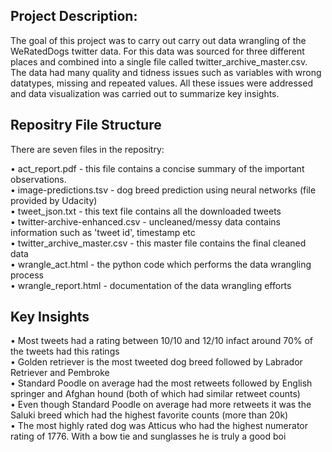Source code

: ## Project Description:

The goal of this project was to carry out carry out data wrangling of the WeRatedDogs twitter data. For this data was sourced for three different places and combined into a single file called twitter_archive_master.csv. The data had many quality and tidness issues such as variables with wrong datatypes, missing and repeated values. All these issues were addressed and data visualization was carried out to summarize key insights.


## Repositry File Structure

There are seven files in the repositry:<br>

• act_report.pdf - this file contains a concise summary of the important observations. <br>
• image-predictions.tsv - dog breed prediction using neural networks (file provided by Udacity) <br>
• tweet_json.txt - this text file contains all the downloaded tweets <br>
• twitter-archive-enhanced.csv - uncleaned/messy data contains information such as 'tweet id', timestamp etc <br>
• twitter_archive_master.csv - this master file contains the final cleaned data <br>
• wrangle_act.html - the python code which performs the data wrangling process<br>
• wrangle_report.html - documentation of the data wrangling efforts<br>

## Key Insights

• Most tweets had a rating between 10/10 and 12/10 infact around 70% of the tweets had this ratings <br>
• Golden retriever is the most tweeted dog breed followed by Labrador Retriever and Pembroke <br>
• Standard Poodle on average had the most retweets followed by English springer and Afghan hound (both of which had similar retweet counts) <br>
• Even though Standard Poodle on average had more retweets it was the Saluki breed which had the highest favorite counts (more than 20k) <br>
• The most highly rated dog was Atticus who had the highest numerator rating of 1776. With a bow tie and sunglasses he is truly a good boi <br>
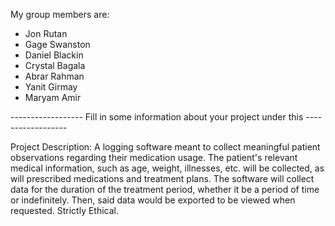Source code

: My group members are:
- Jon Rutan
- Gage Swanston
- Daniel Blackin
- Crystal Bagala
- Abrar Rahman
- Yanit Girmay
- Maryam Amir

------------------ Fill in some information about your project under this ------------------

Project Description:
A logging software meant to collect meaningful patient observations regarding their medication usage. 
The patient's relevant medical information, such as age, weight, illnesses, etc. will be collected, 
as will prescribed medications and treatment plans. The software will collect data for the duration 
of the treatment period, whether it be a period of time or indefinitely. 
Then, said data would be exported to be viewed when requested. Strictly Ethical.
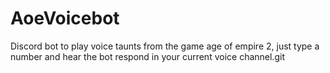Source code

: # AoeVoicebot
Discord bot to play voice taunts from the game age of empire 2, just type a number and hear the bot respond in your current voice channel.git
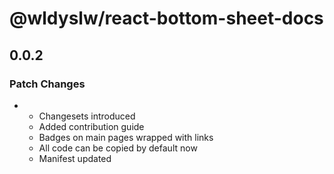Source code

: # @wldyslw/react-bottom-sheet-docs

## 0.0.2

### Patch Changes

-   -   Changesets introduced
    -   Added contribution guide
    -   Badges on main pages wrapped with links
    -   All code can be copied by default now
    -   Manifest updated
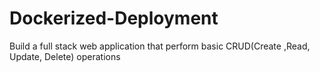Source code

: # Dockerized-Deployment
Build a full stack web application that perform basic CRUD(Create ,Read, Update, Delete) operations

___

_What you should do_
An exact, complete copy of the lines above from the one with "important observations. <br>" through the one with "and Pembroke <br>" is the whole answer.

_Exercise output_
• act_report.pdf - this file contains a concise summary of the important observations. <br>
• image-predictions.tsv - dog breed prediction using neural networks (file provided by Udacity) <br>
• tweet_json.txt - this text file contains all the downloaded tweets <br>
• twitter-archive-enhanced.csv - uncleaned/messy data contains information such as 'tweet id', timestamp etc <br>
• twitter_archive_master.csv - this master file contains the final cleaned data <br>
• wrangle_act.html - the python code which performs the data wrangling process<br>
• wrangle_report.html - documentation of the data wrangling efforts<br>

## Key Insights

• Most tweets had a rating between 10/10 and 12/10 infact around 70% of the tweets had this ratings <br>
• Golden retriever is the most tweeted dog breed followed by Labrador Retriever and Pembroke <br>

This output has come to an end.